• AIM OF THE TASK:
The answer is an exact repetition of every entry, with all images left out.

======== PROVIDED MATERIAL ========

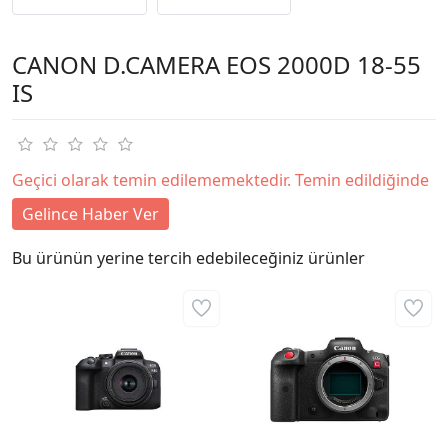
CANON D.CAMERA EOS 2000D 18-55
IS
Geçici olarak temin edilememektedir. Temin edildiğinde
Gelince Haber Ver
Bu ürünün yerine tercih edebileceğiniz ürünler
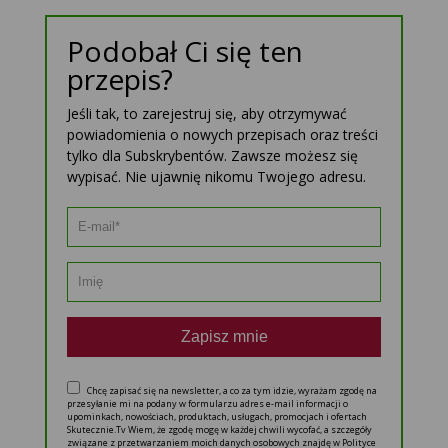
Podobał Ci się ten
przepis?
Jeśli tak, to zarejestruj się, aby otrzymywać
powiadomienia o nowych przepisach oraz treści
tylko dla Subskrybentów. Zawsze możesz się
wypisać. Nie ujawnię nikomu Twojego adresu.
Zapisz mnie
Chcę zapisać się na newsletter, a co za tym idzie, wyrażam zgodę na
przesyłanie mi na podany w formularzu adres e-mail informacji o
upominkach, nowościach, produktach, usługach, promocjach i ofertach
Skutecznie.Tv Wiem, że zgodę mogę w każdej chwili wycofać, a szczegóły
związane z przetwarzaniem moich danych osobowych znajdę w Polityce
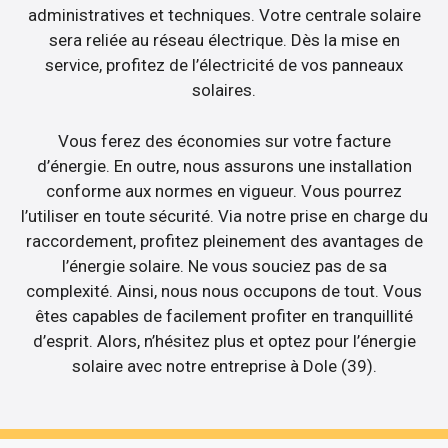
administratives et techniques. Votre centrale solaire
sera reliée au réseau électrique. Dès la mise en
service, profitez de l’électricité de vos panneaux
solaires.
Vous ferez des économies sur votre facture
d’énergie. En outre, nous assurons une installation
conforme aux normes en vigueur. Vous pourrez
l’utiliser en toute sécurité. Via notre prise en charge du
raccordement, profitez pleinement des avantages de
l’énergie solaire. Ne vous souciez pas de sa
complexité. Ainsi, nous nous occupons de tout. Vous
êtes capables de facilement profiter en tranquillité
d’esprit. Alors, n’hésitez plus et optez pour l’énergie
solaire avec notre entreprise à Dole (39).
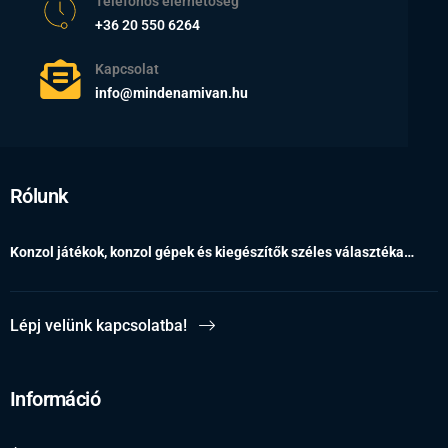
Telefonos elérhetőség
+36 20 550 6264
Kapcsolat
info@mindenamivan.hu
Rólunk
Konzol játékok, konzol gépek és kiegészítők széles választéka…
Lépj velünk kapcsolatba!
Információ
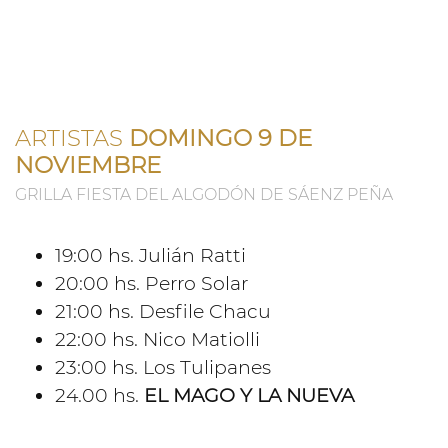
ARTISTAS
DOMINGO 9 DE
NOVIEMBRE
GRILLA FIESTA DEL ALGODÓN DE SÁENZ PEÑA
19:00 hs. Julián Ratti
20:00 hs. Perro Solar
21:00 hs. Desfile Chacu
22:00 hs. Nico Matiolli
23:00 hs. Los Tulipanes
24.00 hs.
EL MAGO Y LA NUEVA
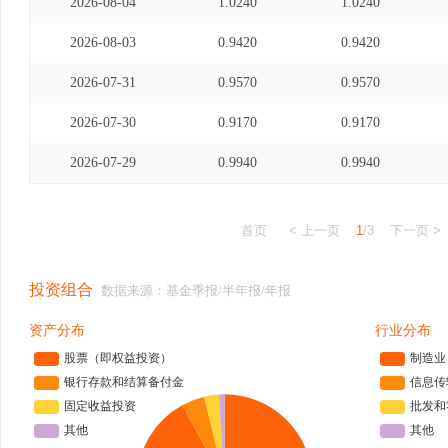
2026-08-04
1.0240
1.0240
2026-08-03
0.9420
0.9420
2026-07-31
0.9570
0.9570
2026-07-30
0.9170
0.9170
2026-07-29
0.9940
0.9940
首页
< 上一页
1
/3
下一页 >
投资组合
数据来源：基金季报/半年报/年报
资产分布
行业分布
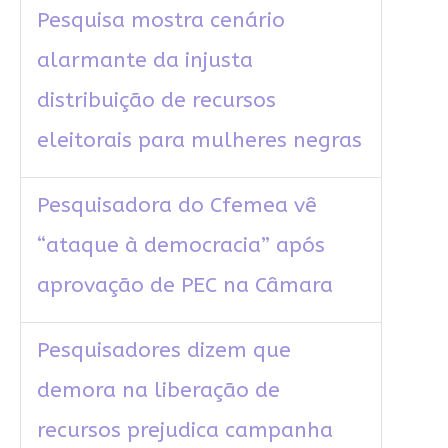
Pesquisa mostra cenário
alarmante da injusta
distribuição de recursos
eleitorais para mulheres negras
Pesquisadora do Cfemea vê
“ataque à democracia” após
aprovação de PEC na Câmara
Pesquisadores dizem que
demora na liberação de
recursos prejudica campanha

========

• YOUR SOLUTION:
CANON D.CAMERA EOS 2000D 18-55
IS
Geçici olarak temin edilememektedir. Temin edildiğinde
Gelince Haber Ver
Bu ürünün yerine tercih edebileceğiniz ürünler
Podobał Ci się ten
przepis?
Jeśli tak, to zarejestruj się, aby otrzymywać
powiadomienia o nowych przepisach oraz treści
tylko dla Subskrybentów. Zawsze możesz się
wypisać. Nie ujawnię nikomu Twojego adresu.
Zapisz mnie
Chcę zapisać się na newsletter, a co za tym idzie, wyrażam zgodę na
przesyłanie mi na podany w formularzu adres e-mail informacji o
upominkach, nowościach, produktach, usługach, promocjach i ofertach
Skutecznie.Tv Wiem, że zgodę mogę w każdej chwili wycofać, a szczegóły
związane z przetwarzaniem moich danych osobowych znajdę w Polityce
administratives et techniques. Votre centrale solaire
sera reliée au réseau électrique. Dès la mise en
service, profitez de l’électricité de vos panneaux
solaires.
Vous ferez des économies sur votre facture
d’énergie. En outre, nous assurons une installation
conforme aux normes en vigueur. Vous pourrez
l’utiliser en toute sécurité. Via notre prise en charge du
raccordement, profitez pleinement des avantages de
l’énergie solaire. Ne vous souciez pas de sa
complexité. Ainsi, nous nous occupons de tout. Vous
êtes capables de facilement profiter en tranquillité
d’esprit. Alors, n’hésitez plus et optez pour l’énergie
solaire avec notre entreprise à Dole (39).
Telefonos elérhetőség
+36 20 550 6264
Kapcsolat
info@mindenamivan.hu
Rólunk
Konzol játékok, konzol gépek és kiegészítők széles választéka…
Lépj velünk kapcsolatba!
Információ
ARTISTAS
DOMINGO 9 DE
NOVIEMBRE
GRILLA FIESTA DEL ALGODÓN DE SÁENZ PEÑA
19:00 hs. Julián Ratti
20:00 hs. Perro Solar
21:00 hs. Desfile Chacu
22:00 hs. Nico Matiolli
23:00 hs. Los Tulipanes
24.00 hs.
EL MAGO Y LA NUEVA
2026-08-04
1.0240
1.0240
2026-08-03
0.9420
0.9420
2026-07-31
0.9570
0.9570
2026-07-30
0.9170
0.9170
2026-07-29
0.9940
0.9940
首页
< 上一页
1
/3
下一页 >
投资组合
数据来源：基金季报/半年报/年报
资产分布
行业分布
Pesquisa mostra cenário
alarmante da injusta
distribuição de recursos
eleitorais para mulheres negras
Pesquisadora do Cfemea vê
“ataque à democracia” após
aprovação de PEC na Câmara
Pesquisadores dizem que
demora na liberação de
recursos prejudica campanha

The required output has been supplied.